Personally, Poinsette hopes that this endeavor is given the creedence it deserves rather than being taken as an opportunity for a photo and to check a box. He's hopeful that the task force's dialogue around these issues will be made public and show a need for its work to continue beyond the six-month period which they've been charged to create change.

"Ultimately, this task force is going to be a reflection of our collective vision and will to make substantive changes as a town," he said. "If we are not proactive and, perhaps more importantly, aggressive in our approach, it will be easy to cast blame on the mayor and current city councilors involved and then move on. But we will be in the same place we are today, only with a major public failure to discourage people from engaging in the process going forward."

Councilor Jackie Manz, who, along with Councilors Daniel Nguyen and Theresa Kohlhoff, was adamant this task force be created, said that she's aware that the six-month timeline might not be enough, but she believes there could be a path forward for the task forward to continue its work past the deadline if needed.
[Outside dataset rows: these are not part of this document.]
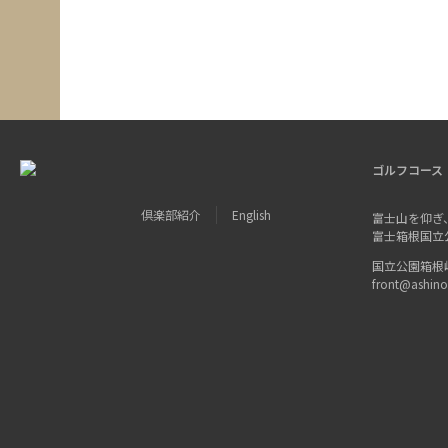
ゴルフコース
倶楽部紹介
English
富士山を仰ぎ
富士箱根国立
国立公園箱根峠 〒
front@ashin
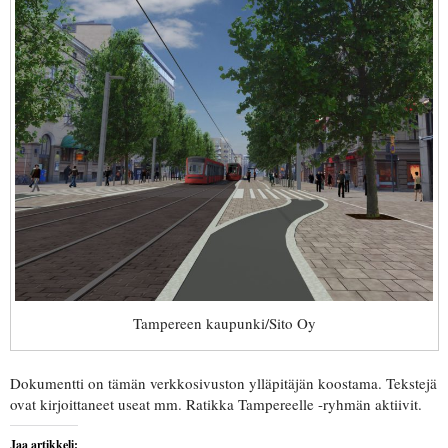
Tampereen kaupunki/Sito Oy
Dokumentti on tämän verkkosivuston ylläpitäjän koostama. Tekstejä
ovat kirjoittaneet useat mm. Ratikka Tampereelle -ryhmän aktiivit.
Jaa artikkeli:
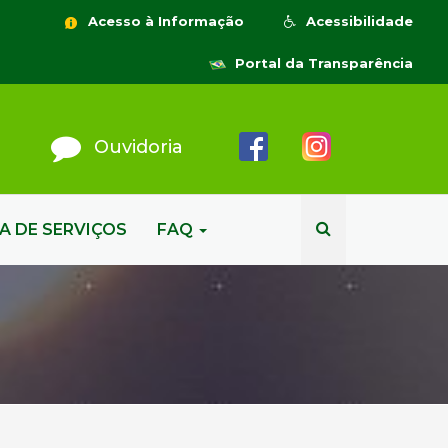
Acesso à Informação
Acessibilidade
Portal da Transparência
Ouvidoria
A DE SERVIÇOS
FAQ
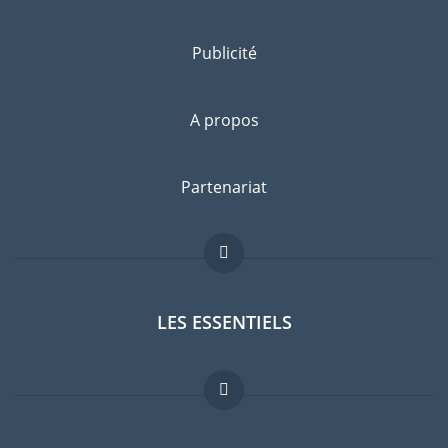
Publicité
A propos
Partenariat
LES ESSENTIELS
Forum expatriés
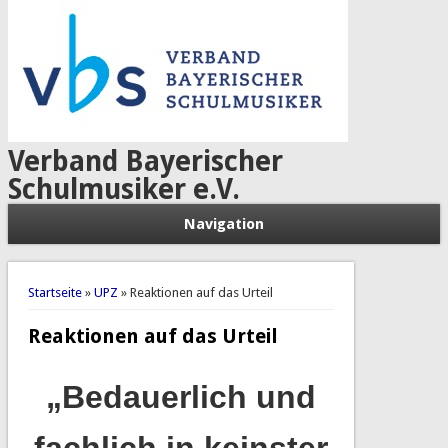
Verband Bayerischer
Schulmusiker e.V.
Navigation
Sie sind hier
Startseite
»
UPZ
» Reaktionen auf das Urteil
Reaktionen auf das Urteil
„Bedauerlich und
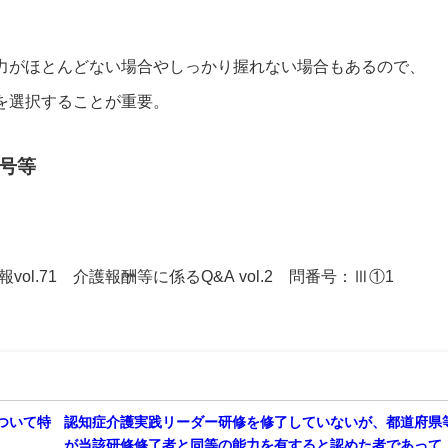
がほとんどない場合やしっかり握れない場合もあるので、
を選択することが重要。
号等
vol.71 介護報酬等に係るQ&A vol.2 問番号：Ⅲ①1
ついて特
認知症介護実践リーダー研修を修了していないが、都道府県
が当該研修修了者と同等の能力を有すると認めた者であって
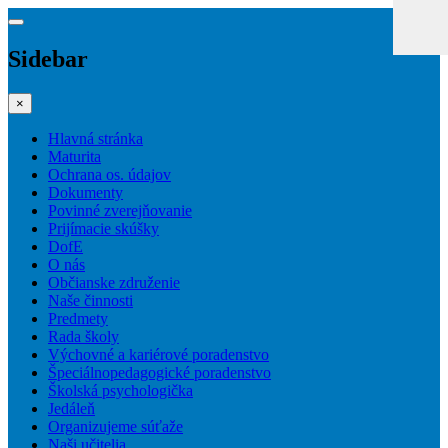
Sidebar
×
Hlavná stránka
Maturita
Ochrana os. údajov
Dokumenty
Povinné zverejňovanie
Prijímacie skúšky
DofE
O nás
Občianske združenie
Naše činnosti
Predmety
Rada školy
Výchovné a kariérové poradenstvo
Špeciálnopedagogické poradenstvo
Školská psychologička
Jedáleň
Organizujeme súťaže
Naši učitelia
"If they get into this and there's not time enough to bring change, of course the task force can always be extended," Manz said. "In my professional experience (as a consultant), if we get into this — we're focused with a goal in mind and find we do need more time for x, y and z reasons — it will be easier than just writing a blank check. I think our aim is true and sincere, and we've never done this before so we can't say the actual amount of time that would be needed."